The BNO News COVID-19 Reinfection Tracker in the Netherlands reports 72 confirmed cases of SARS-CoV-2 reinfection globally. This resource is updated daily and includes detailed information and references for all confirmed reinfection cases. From this data, reinfection has occurred a median 104 days after initial infection and three people have died from their second bout of COVID-19. While there are tens of thousands of suspected reinfection cases awaiting confirmation, this rate suggests that SARS-CoV-2 reinfection may be quite rare.
To the contrary, a surveillance study among healthcare workers in England estimated SARS-CoV-2 reinfection to be nearly two percent — magnitudes higher than the BNO tracker. However, there were limitations to this study that help to explain the higher rate. First, the genetic makeup of the virus was not evaluated. Instead, the definition of reinfection in this study was two positive PCR tests more than 90 days apart, making it unclear whether all second positive tests represented true reinfection. Additionally, all persons in the study were screened with PCR and antibody tests, and reinfection without symptoms occurred in nearly half. This is important because it likely represents evidence of immunologic protection (infection with the virus without developing symptomatic COVID-19). Understanding the asymptomatic reinfection rate could still be useful as there may still be a risk of transmission, but these individuals should not be classified as true SARS-CoV-2 reinfection cases.
How do SARS-CoV-2 variants contribute to reinfection?
The spread of SARS-CoV-2 variants also plays an important role in the rate of reinfection as viruses with the ability to evade immunity would have an advantage. This may be particularly relevant for patients who recovered from COVID-19 during the first wave (in spring of 2020) when the original SARS-CoV-2 strain was predominant. As the pandemic presses on and variants take hold in different geographic locations, when and where infection occurs may be an important factor in the risk for reinfection.

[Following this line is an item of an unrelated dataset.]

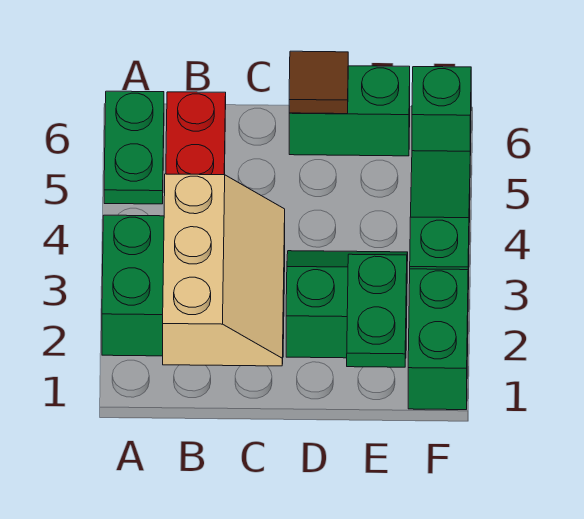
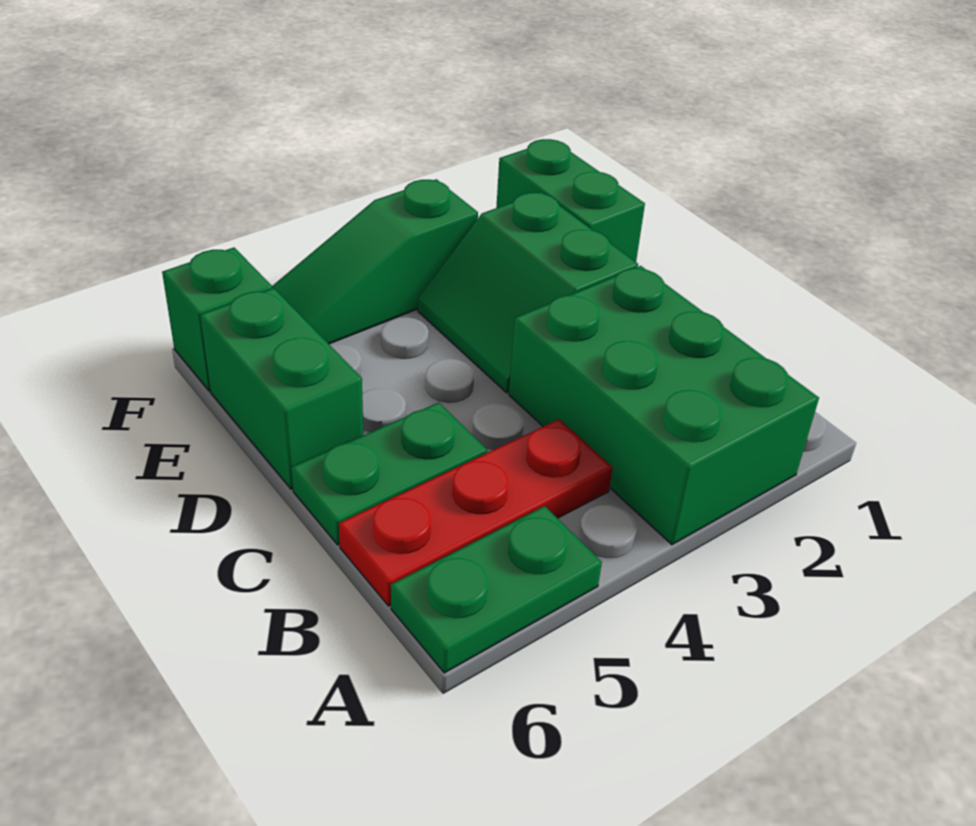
tan 2x3 slope [163,174,285,366] -> none
brown 1x1 tile [289,51,348,114] -> none
green 1x2 plate [347,254,407,367] -> green 1x2 plate moved to [291,403,487,545]
green 1x2 brick [408,269,468,410] -> green 1x2 brick turned to [496,139,645,262]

A population-based study in Denmark estimated 80 percent protection from reinfection between the first and second waves of the pandemic (0.65 percent of patients with COVID-19 during the first wave also had COVID-19 during the second wave). They also found that younger people had greater protection than persons older than 65 years of age. Unfortunately, like the surveillance study mentioned above, this study also did not do any genotypic analysis of the viral strains, calling into question the estimated reinfection rate.

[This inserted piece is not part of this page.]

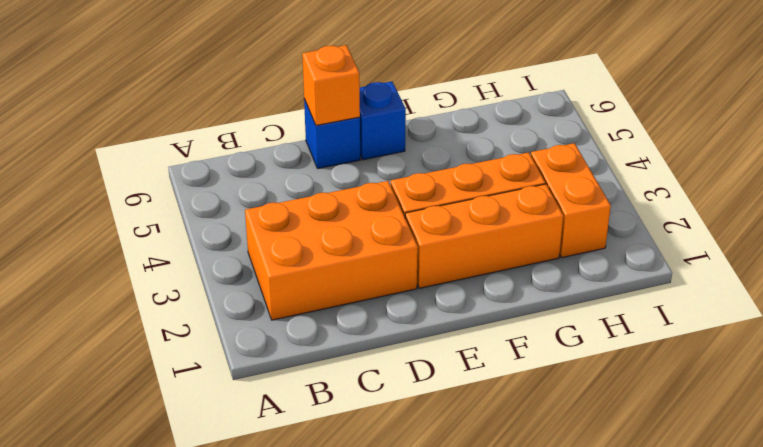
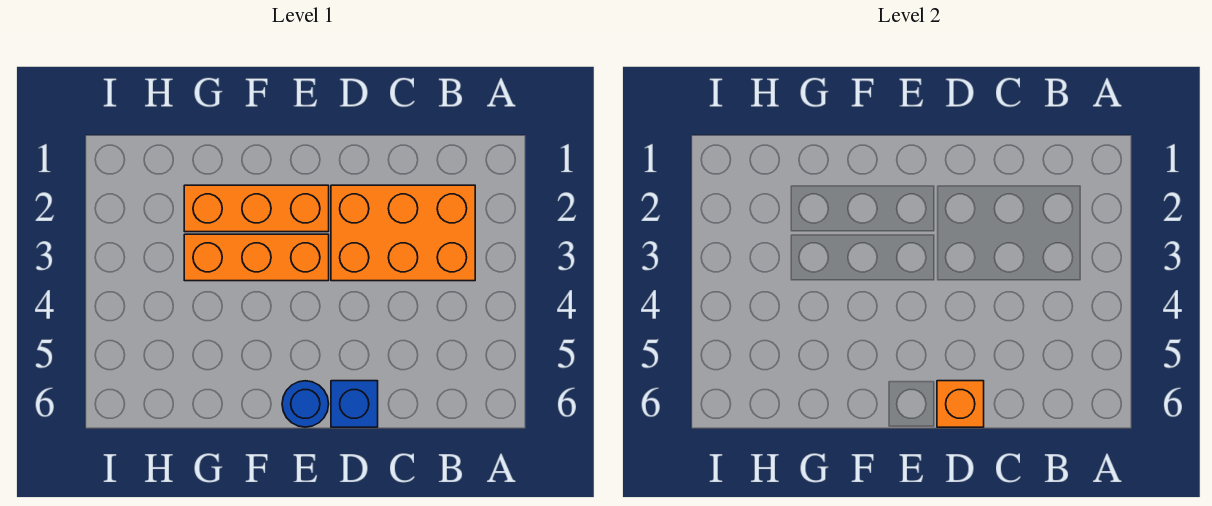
blue 1x1 brick [360,82,406,160] -> blue 1x1 round brick [282,381,329,427]
orange 1x2 brick [531,143,611,258] -> none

What is breakthrough infection?
Different from reinfection, breakthrough infection refers to development of COVID-19 after full vaccination. From clinical trials, vaccine effectiveness ranged from about 70 percent to above 95 percent for adenovirus-vectored and messenger RNA (mRNA) vaccines, respectively. In a study of a nationwide vaccination campaign including more than three million people in Israel, the Pfizer-BioNTech mRNA vaccine was more than 90 percent effective at preventing SARS-CoV-2 infection and symptomatic COVID-19, suggesting that the vaccine is highly effective in a real world scenario. Much like protection against reinfection due to immunity developed following infection, protection elicited by vaccines could be subverted by a variant that is able to evade vaccine-generated immunity.
Overall, both infection- and vaccine-induced immunity seem to last at least six months and hopefully we will find much longer than that. Yet vaccination is recommended for people who have had COVID-19 due to the wide individual variability in infectious dose, immune response and clinical progression. Ongoing genetic surveillance and longitudinal studies will help to clarify the durability of immunity to SARS-CoV-2 and improve risk estimates for reinfection or breakthrough infection as we start to get back to our pre-pandemic lives.